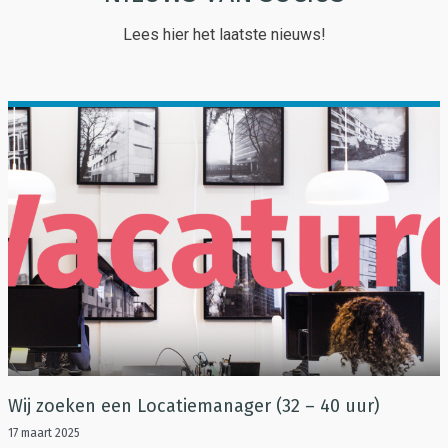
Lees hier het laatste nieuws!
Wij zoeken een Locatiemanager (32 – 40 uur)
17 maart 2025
--
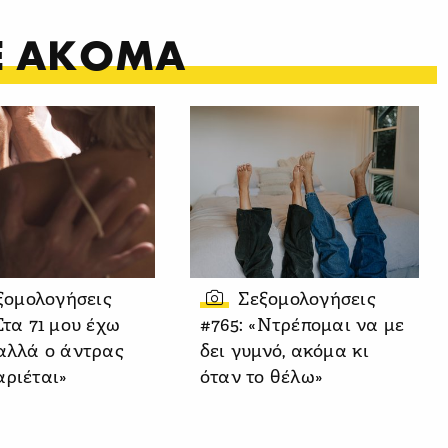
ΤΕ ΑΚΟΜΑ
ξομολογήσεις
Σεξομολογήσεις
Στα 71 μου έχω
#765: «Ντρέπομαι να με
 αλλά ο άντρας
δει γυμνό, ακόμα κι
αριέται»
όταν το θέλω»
--
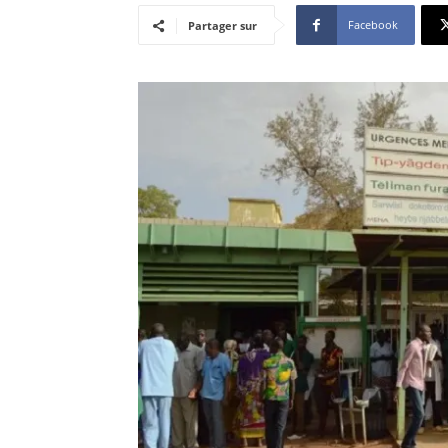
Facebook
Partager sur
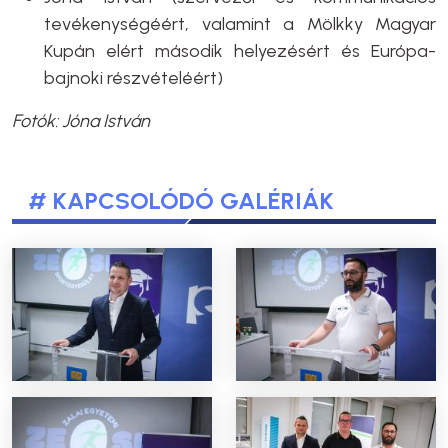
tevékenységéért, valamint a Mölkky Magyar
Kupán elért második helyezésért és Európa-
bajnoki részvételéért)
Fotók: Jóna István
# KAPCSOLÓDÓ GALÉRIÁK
--
» **PROBLEM TO SOLVE**:
Using the entries above, give back exactly the line containing "Lees hier het laatste nieuws!", the line containing "17 maart 2025", and every line between them, and nothing else.

» **RESPONSE TO THIS EXERCISE**:
Lees hier het laatste nieuws!
Wij zoeken een Locatiemanager (32 – 40 uur)
17 maart 2025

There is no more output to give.